- **EXERCISE DIRECTIONS**: With pictures left out, output exactly the lines from the line holding "Сост. Е.Евтушенко." through the end of the data, both included.

- **Stored data entries**:
##############################

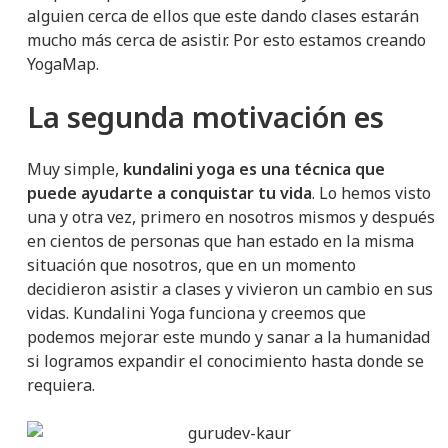
alguien cerca de ellos que este dando clases estarán
mucho más cerca de asistir. Por esto estamos creando
YogaMap.
La segunda motivación es
Muy simple,
kundalini yoga es una técnica que
puede ayudarte a conquistar tu vida
. Lo hemos visto
una y otra vez, primero en nosotros mismos y después
en cientos de personas que han estado en la misma
situación que nosotros, que en un momento
decidieron asistir a clases y vivieron un cambio en sus
vidas. Kundalini Yoga funciona y creemos que
podemos mejorar este mundo y sanar a la humanidad
si logramos expandir el conocimiento hasta donde se
requiera.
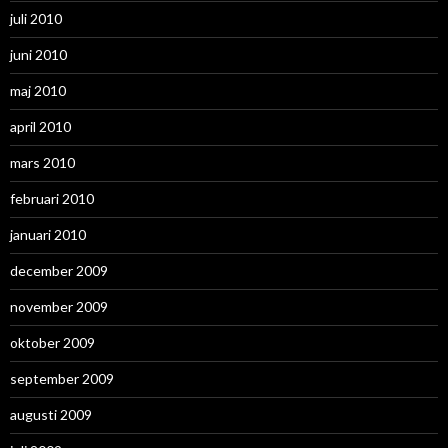
juli 2010
juni 2010
maj 2010
april 2010
mars 2010
februari 2010
januari 2010
december 2009
november 2009
oktober 2009
september 2009
augusti 2009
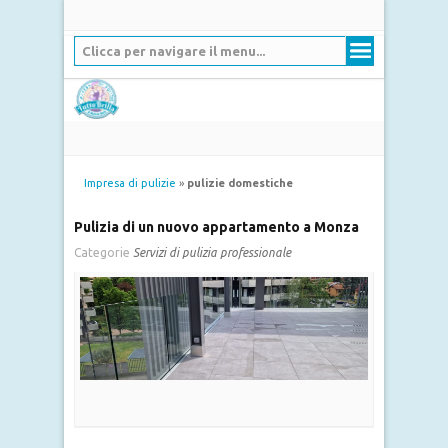
Clicca per navigare il menu...
Impresa di pulizie
»
pulizie domestiche
Pulizia di un nuovo appartamento a Monza
Categorie
Servizi di pulizia professionale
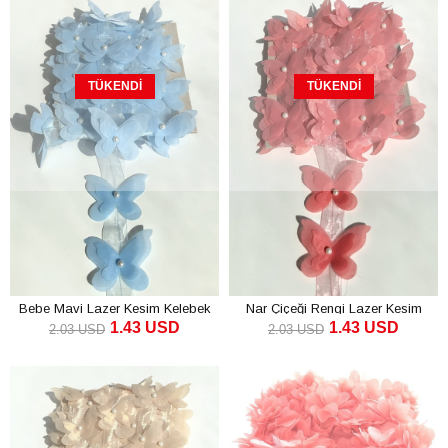
TÜKENDI
TÜKENDI
Bebe Mavi Lazer Kesim Kelebek
Nar Çiçeği Rengi Lazer Kesim
1.43 USD
1.43 USD
Şerit
Kelebek Şerit
2.03 USD
2.03 USD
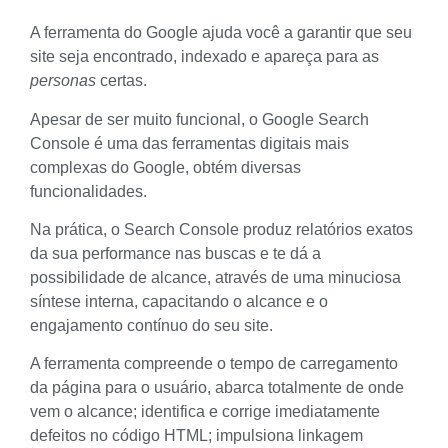
A ferramenta do Google ajuda você a garantir que seu
site seja encontrado, indexado e apareça para as
personas
certas.
Apesar de ser muito funcional, o Google Search
Console é uma das ferramentas digitais mais
complexas do Google, obtém diversas
funcionalidades.
Na prática, o Search Console produz relatórios exatos
da sua performance nas buscas e te dá a
possibilidade de alcance, através de uma minuciosa
síntese interna, capacitando o alcance e o
engajamento contínuo do seu site.
A ferramenta compreende o tempo de carregamento
da página para o usuário, abarca totalmente de onde
vem o alcance; identifica e corrige imediatamente
defeitos no código HTML; impulsiona linkagem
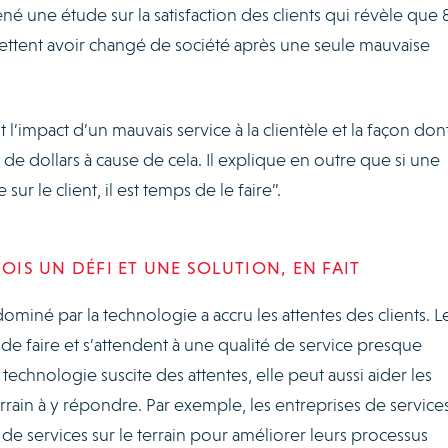
é une étude sur la satisfaction des clients qui révèle que
ttent avoir changé de société après une seule mauvaise
t l’impact d’un mauvais service à la clientèle et la façon dont
de dollars à cause de cela. Il explique en outre que si une
ur le client, il est temps de le faire”.
FOIS UN DÉFI ET UNE SOLUTION, EN FAIT
miné par la technologie a accru les attentes des clients. L
 de faire et s’attendent à une qualité de service presque
 technologie suscite des attentes, elle peut aussi aider les
errain à y répondre. Par exemple, les entreprises de service
 de services sur le terrain pour améliorer leurs processus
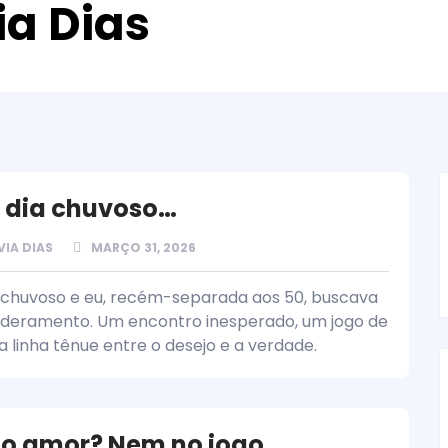
ia Dias
 dia chuvoso…
VIA DIAS
MARÇO 31, 2026
 chuvoso e eu, recém-separada aos 50, buscava
eramento. Um encontro inesperado, um jogo de
a linha tênue entre o desejo e a verdade.
no amor? Nem no jogo…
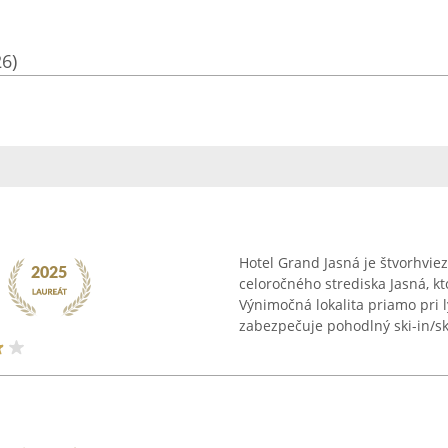
26)
Hotel Grand Jasná je štvorhviez
celoročného strediska Jasná, k
Výnimočná lokalita priamo pri l
zabezpečuje pohodlný ski-in/ski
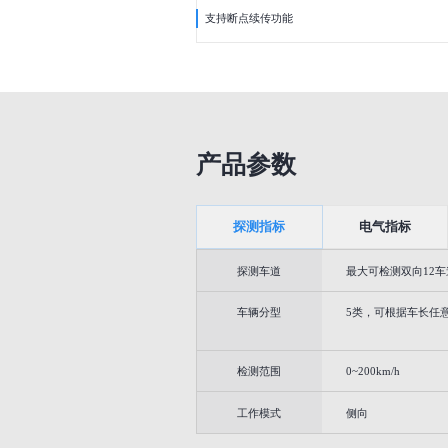
支持断点续传功能
产品参数
探测指标
电气指标
探测车道
最大可检测双向12车
车辆分型
5类，可根据车长任
检测范围
0~200km/h
工作模式
侧向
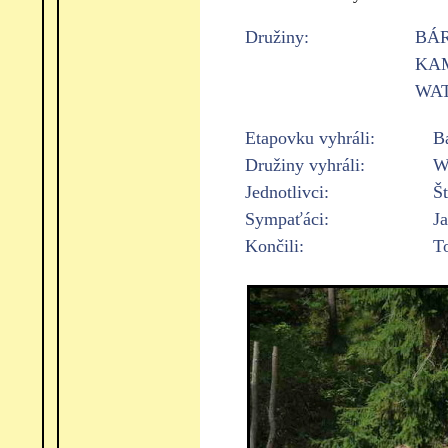
Družiny:
BÁ
KA
WAT
Etapovku vyhráli:
B
Družiny vyhráli:
Wa
Jednotlivci:
Š
Sympaťáci:
Ja
Končili:
T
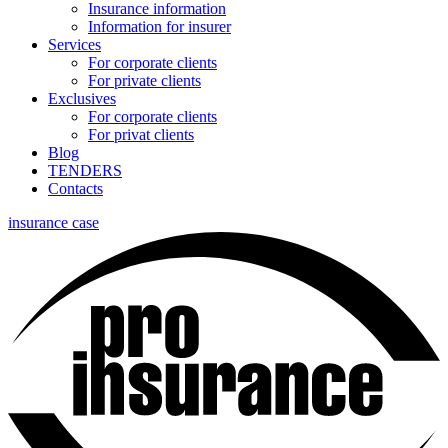
Insurance information
Information for insurer
Services
For corporate clients
For private clients
Exclusives
For corporate clients
For privat clients
Blog
TENDERS
Contacts
insurance case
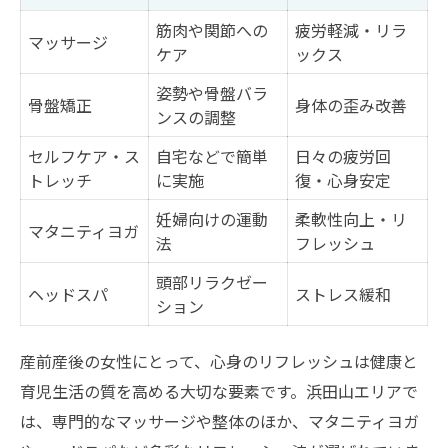
筋肉や関節への
疲労軽減・リラ
マッサージ
ケア
ックス
姿勢や骨盤バラ
骨盤矯正
身体の歪み改善
ンスの調整
セルフケア・ス
自宅などで簡単
日々の疲労回
トレッチ
に実施
復・心身安定
妊婦向けの運動
柔軟性向上・リ
マタニティヨガ
法
フレッシュ
頭部リラクゼー
ヘッドスパ
ストレス緩和
ション
産前産後の女性にとって、心身のリフレッシュは健康と
育児生活の質を高める大切な要素です。浜田山エリアで
は、専門的なマッサージや整体のほか、マタニティヨガ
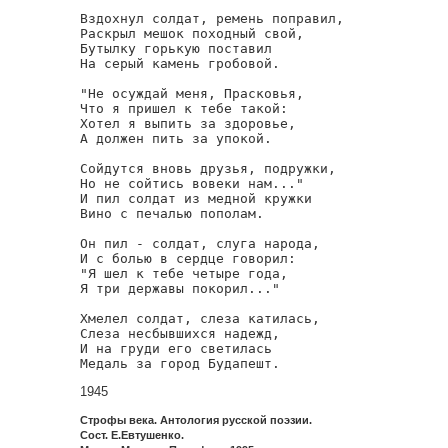
Вздохнул солдат, ремень поправил,

Раскрыл мешок походный свой,

Бутылку горькую поставил

На серый камень гробовой.

"Не осуждай меня, Прасковья,

Что я пришел к тебе такой:

Хотел я выпить за здоровье,

А должен пить за упокой.

Сойдутся вновь друзья, подружки,

Но не сойтись вовеки нам..."

И пил солдат из медной кружки

Вино с печалью пополам.

Он пил - солдат, слуга народа,

И с болью в сердце говорил:

"Я шел к тебе четыре года,

Я три державы покорил..."

Хмелел солдат, слеза катилась,

Слеза несбывшихся надежд,

И на груди его светилась

Медаль за город Будапешт.
1945
Строфы века. Антология русской поэзии.
Сост. Е.Евтушенко.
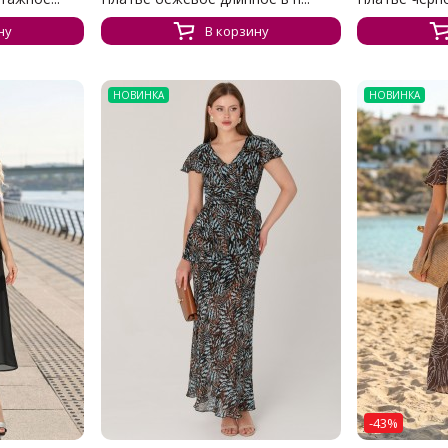
ну
В корзину
НОВИНКА
НОВИНКА
-43%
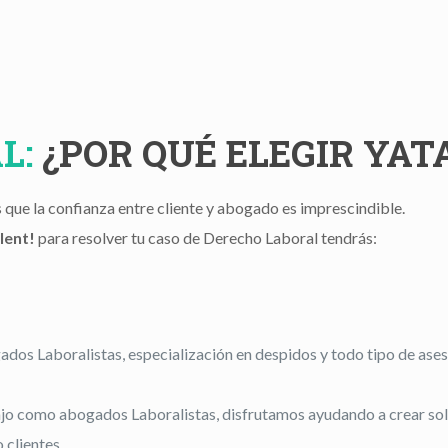
L:
¿POR QUÉ ELEGIR YAT
que la confianza entre cliente y abogado es imprescindible.
lent!
para resolver tu caso de Derecho Laboral tendrás:
os Laboralistas, especialización en despidos y todo tipo de ases
jo como abogados Laboralistas, disfrutamos ayudando a crear sol
clientes.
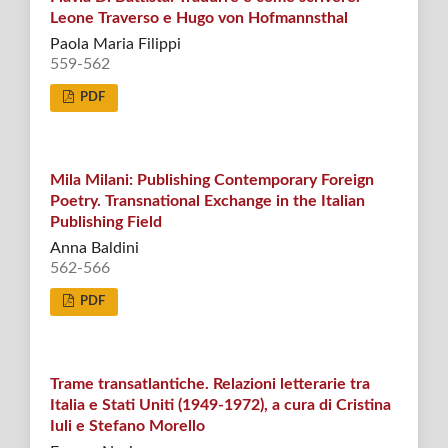
Leone Traverso e Hugo von Hofmannsthal
Paola Maria Filippi
559-562
PDF
Mila Milani: Publishing Contemporary Foreign
Poetry. Transnational Exchange in the Italian
Publishing Field
Anna Baldini
562-566
PDF
Trame transatlantiche. Relazioni letterarie tra
Italia e Stati Uniti (1949-1972), a cura di Cristina
Iuli e Stefano Morello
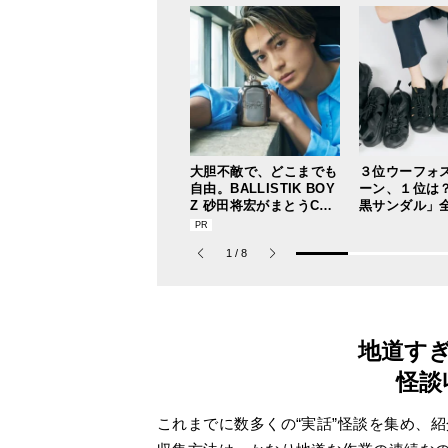
大胆不敵で、どこまでも
３位ウーフォ
自由。BALLISTIK BOY
ーン、１位は？
Z 砂田将宏がまとうCOA
黒サンダル」全
CHの新作フレグランス
着した服好き
「コーチ ピュア プラチ
イベストを本
1
/
8
ナム パルファム」
でお届け！
地道す
怪談
これまでに数多くの“実話”怪談を集め、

##############################

- **EXPECTED ANSWER**:
Сост. Е.Евтушенко.
ну
В корзину
НОВИНКА
НОВИНКА
-43%
L:
¿POR QUÉ ELEGIR YAT
que la confianza entre cliente y abogado es imprescindible.
lent!
para resolver tu caso de Derecho Laboral tendrás:
os Laboralistas, especialización en despidos y todo tipo de ases
jo como abogados Laboralistas, disfrutamos ayudando a crear sol
clientes.
Leone Traverso e Hugo von Hofmannsthal
Paola Maria Filippi
559-562
PDF
Mila Milani: Publishing Contemporary Foreign
Poetry. Transnational Exchange in the Italian
Publishing Field
Anna Baldini
562-566
PDF
Trame transatlantiche. Relazioni letterarie tra
Italia e Stati Uniti (1949-1972), a cura di Cristina
Iuli e Stefano Morello
大胆不敵で、どこまでも
３位ウーフォ
自由。BALLISTIK BOY
ーン、１位は？
Z 砂田将宏がまとうCOA
黒サンダル」全
CHの新作フレグランス
着した服好き
「コーチ ピュア プラチ
イベストを本
1
/
8
ナム パルファム」
でお届け！
地道す
怪談
これまでに数多くの“実話”怪談を集め、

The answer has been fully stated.